Za nami piąta – rekordowa pod względem frekwencji – edycja Pochodu Halloweenowego z Termami Cieplickimi. W czwartkowy wieczór, przy wejściu do Parku Zdrojowego zgromadziło się ok. 300 osób, które żądne były zabawy w mrocznym stylu.
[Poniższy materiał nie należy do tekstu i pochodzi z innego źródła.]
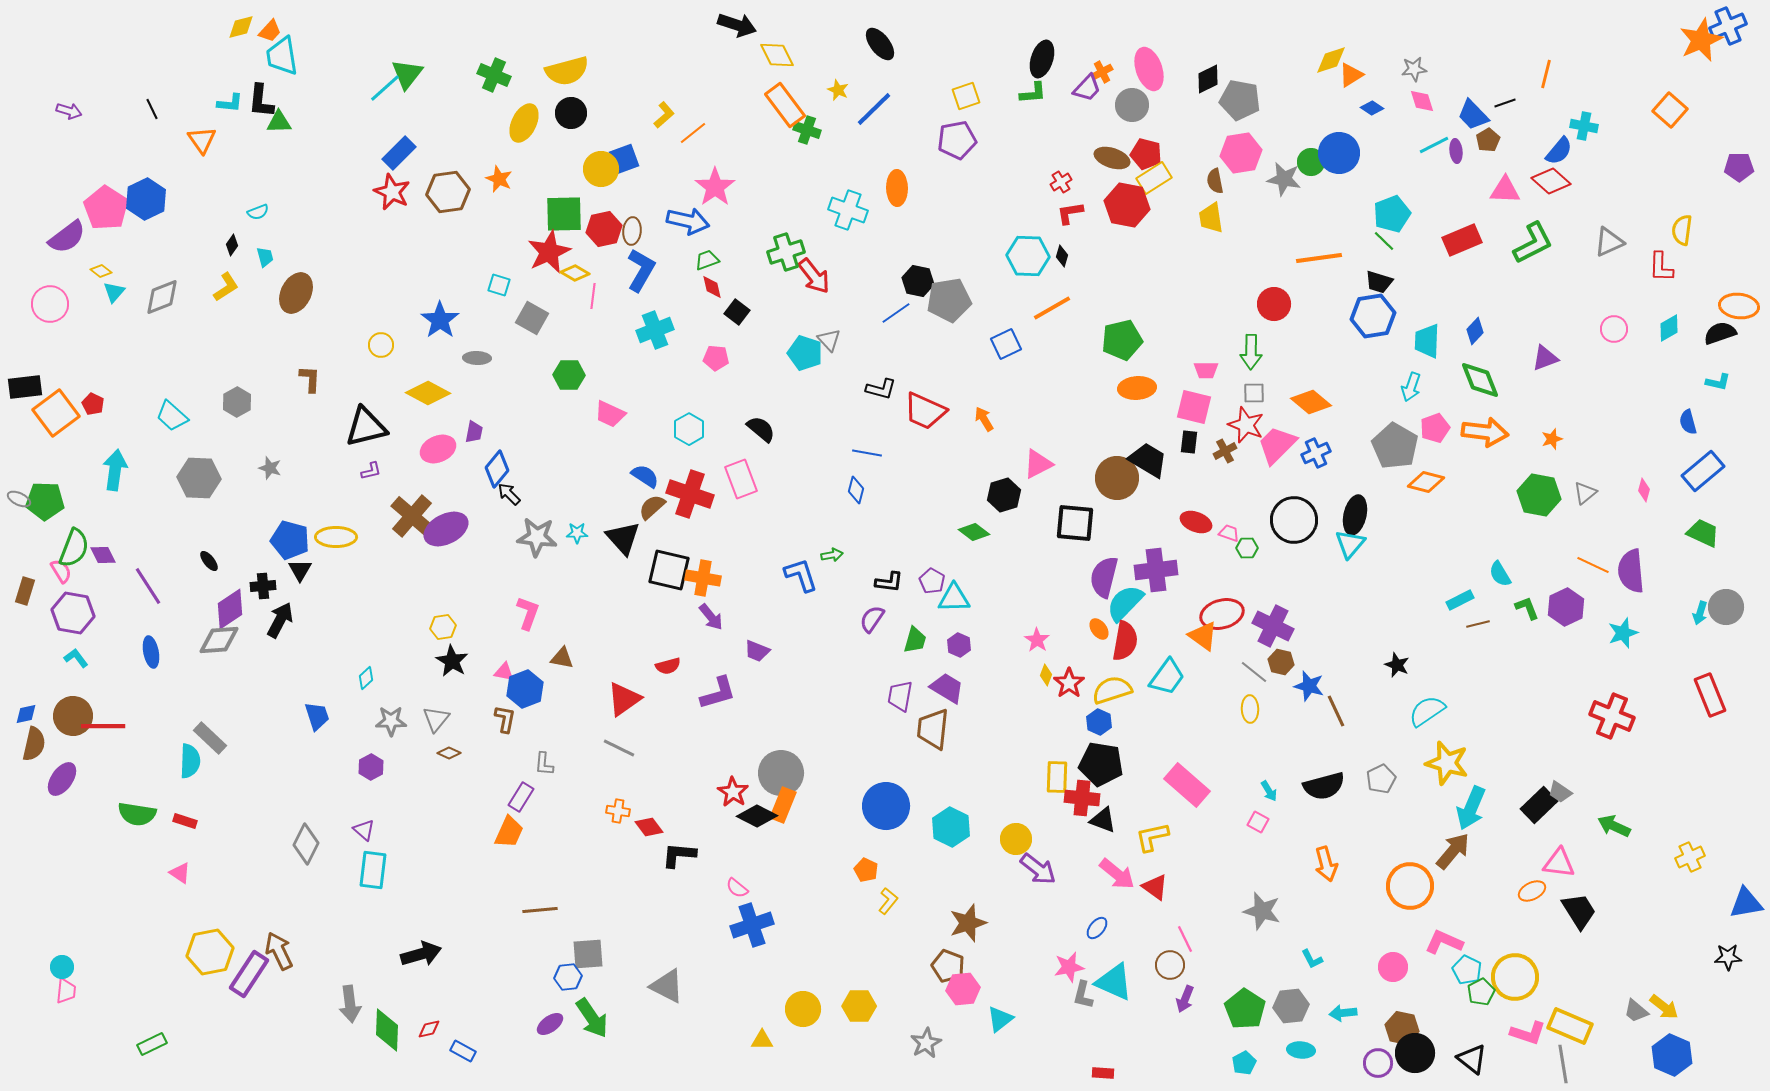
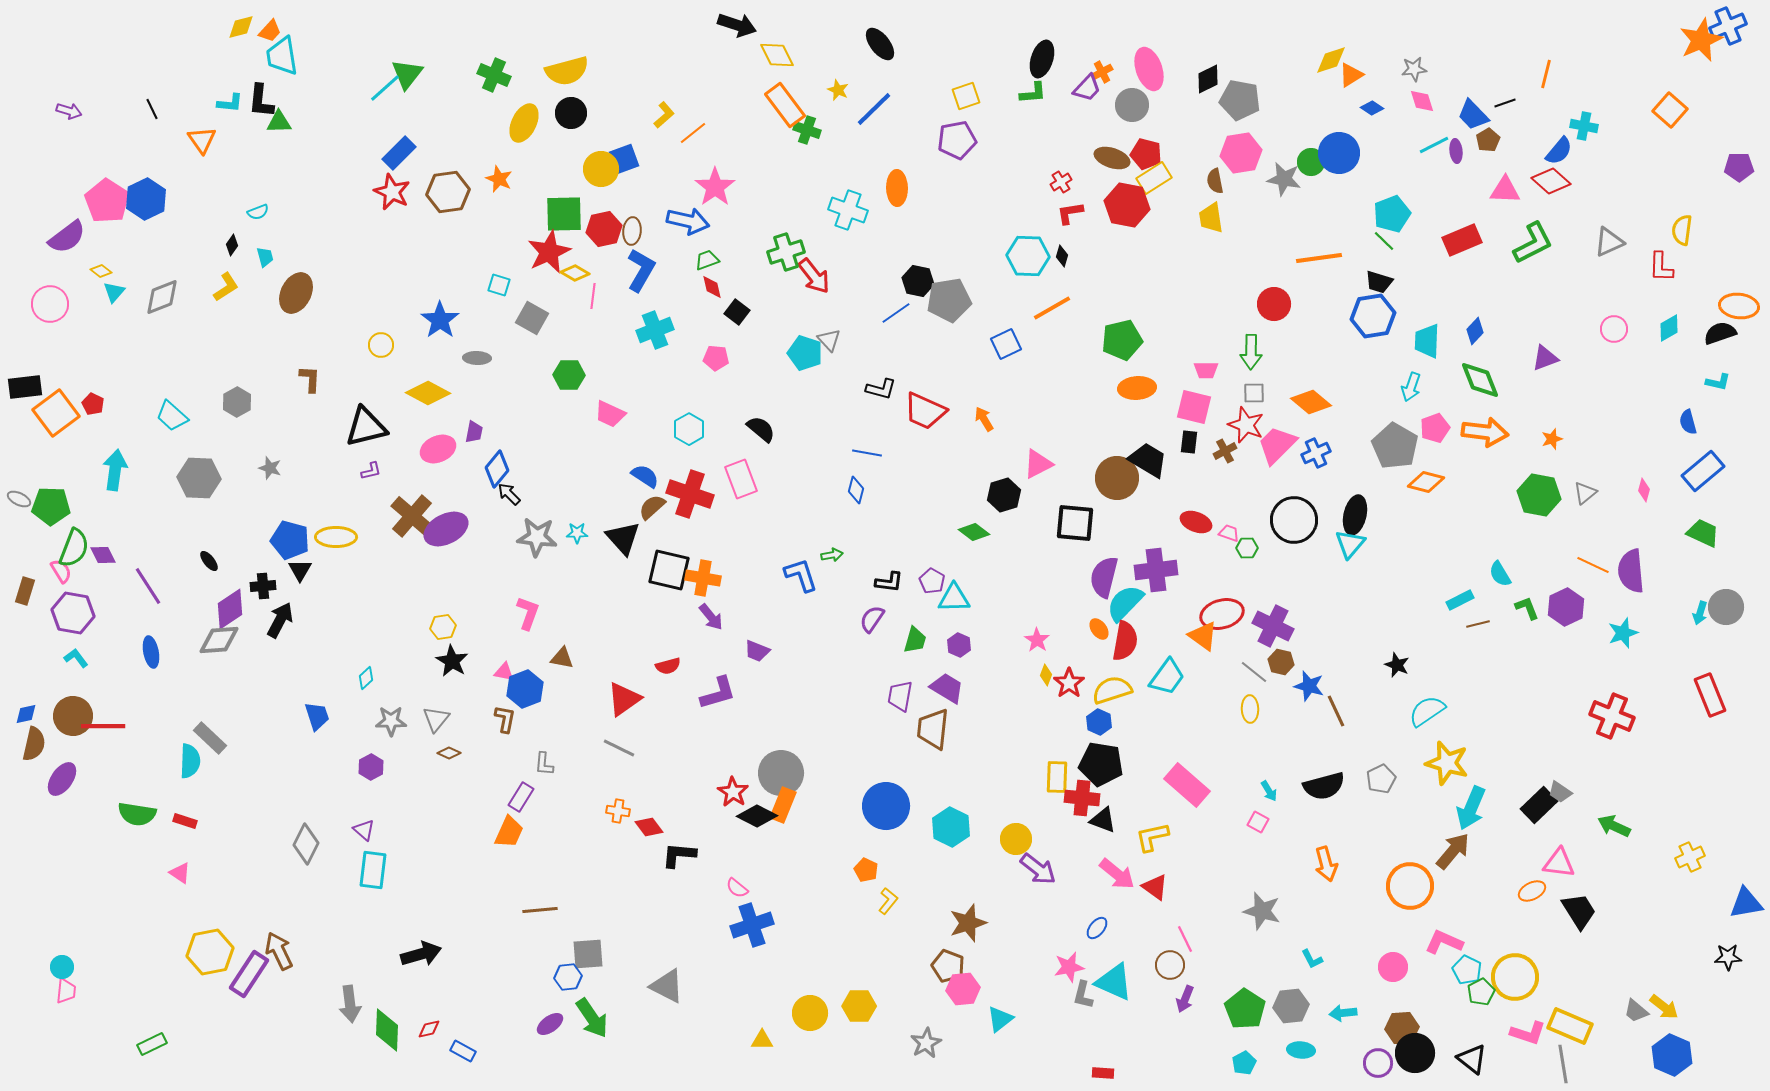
pink pentagon at (106, 208): moved 1 px right, 7 px up
green pentagon at (45, 501): moved 6 px right, 5 px down
yellow circle at (803, 1009): moved 7 px right, 4 px down
brown hexagon at (1402, 1028): rotated 16 degrees counterclockwise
W trakcie pochodu uczestnicy mieli kilka zadań do wykonania - szczególnie dzieci miały niezłą frajdę. Gdy udało się dotrzeć na teren Term Cieplickich, przed Willą Fabrykanta odbył się konkurs na najlepsze dynie oraz najlepsze przebranie. W budynku, gdzie znajdowało się przedszkole - również nie brakowało "strasznych" ozdób, a dzieci wraz z rodzicami chętnie poszukiwali ukrytych cukierków. Co istotne, każdy uczestnik mógł otrzymać słodkie upominki, a dla laureatów części konkursowej przygotowano cenniejsze nagrody (m.in. vouchery do Term Cieplickich i gadżety).
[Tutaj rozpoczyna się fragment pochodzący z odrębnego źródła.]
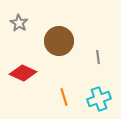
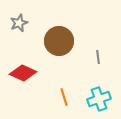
gray star: rotated 18 degrees clockwise
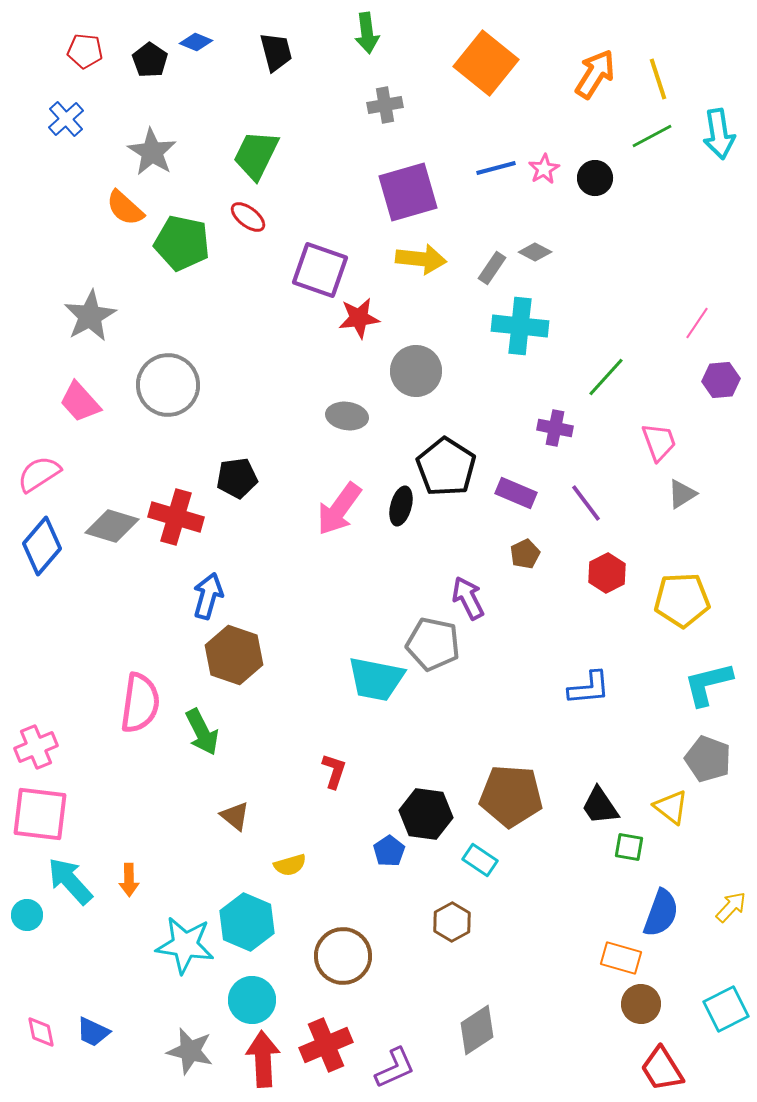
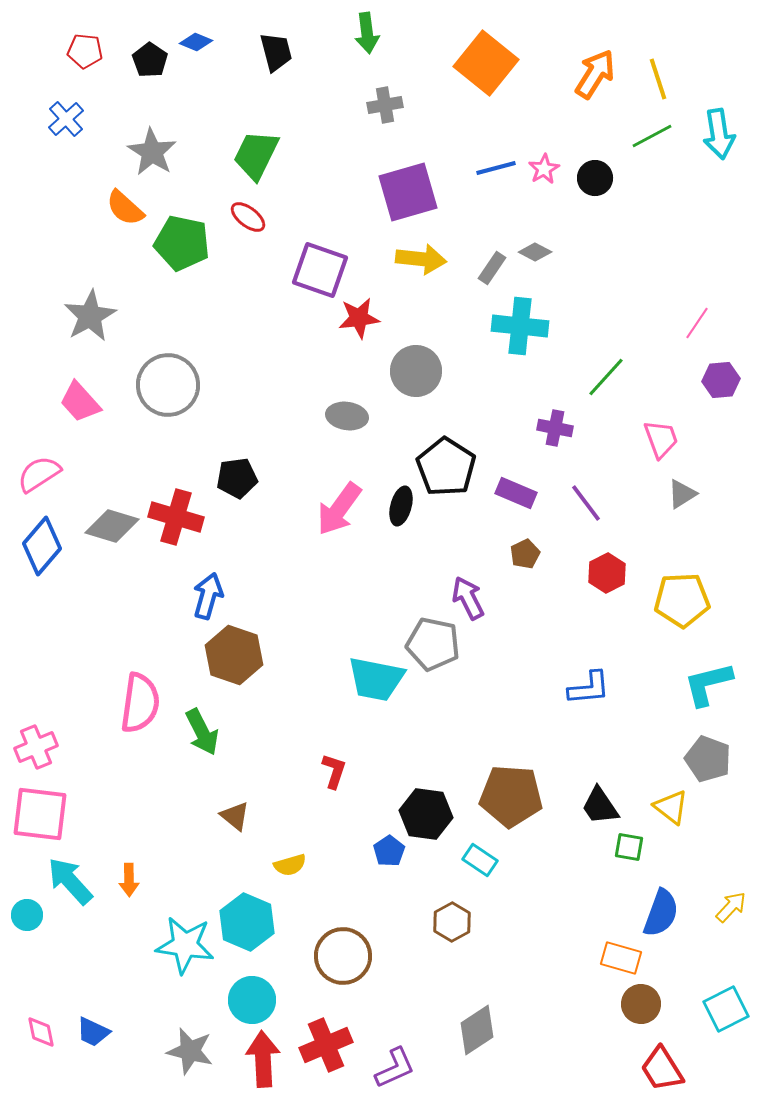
pink trapezoid at (659, 442): moved 2 px right, 3 px up
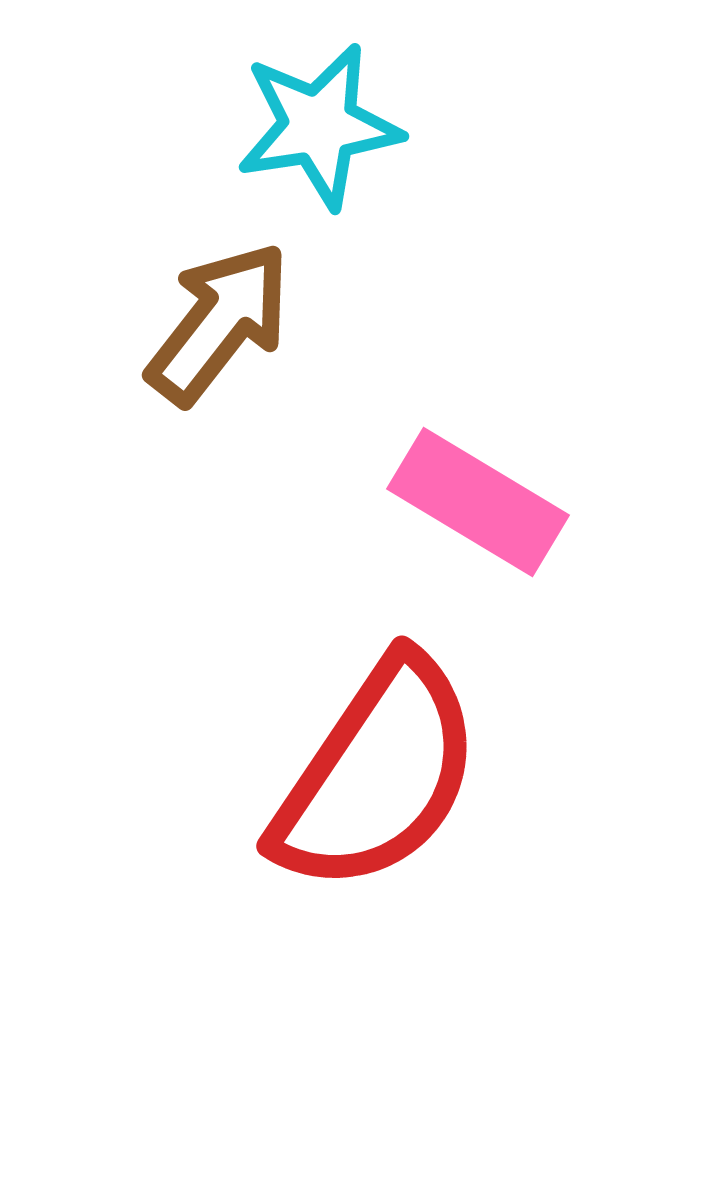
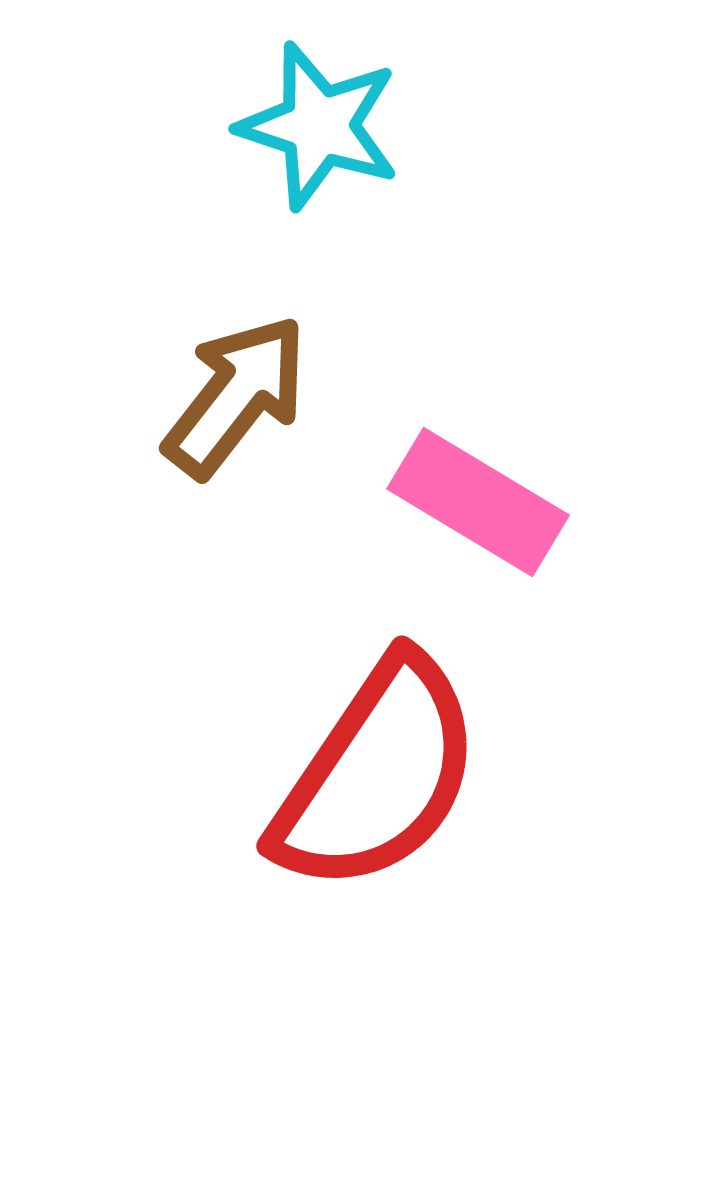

Lubię Halloween, najbardziej lubię się przebierać. Najstraszniejsze są kościotrupy - powiedział Franek Zieliński, który był jednym ze zwycięzców konkursu na ozdoby z dyni. - Dynię wykonaliśmy rodzinnie - zajęło nam to trzy godziny - dodał pan Karol, tato Franka.
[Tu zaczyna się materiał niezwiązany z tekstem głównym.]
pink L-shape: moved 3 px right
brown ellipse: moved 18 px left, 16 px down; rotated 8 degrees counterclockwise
Wygląda na to, że mamy rekord. Bardzo dużo osób przyszło - zarówno dzieci, jak i dorosłych. Widać, że jest to zabawa dla wszystkich i my też tak to traktujemy. To okazja do przebrania się, zrobienia dyni, która może być ozdobą. Było mnóstwo przebranych ludzi, więc jury miało bardzo trudną decyzję do podjęcia, ale ktoś musiał zwyciężyć - powiedziała Sabina Robak, kierowniczka działu promocji i sprzedaży w Termach Cieplickich.
Termy Cieplickie zapewniają, że impreza będzie kontynuowana i liczą na kolejny rekord za rok.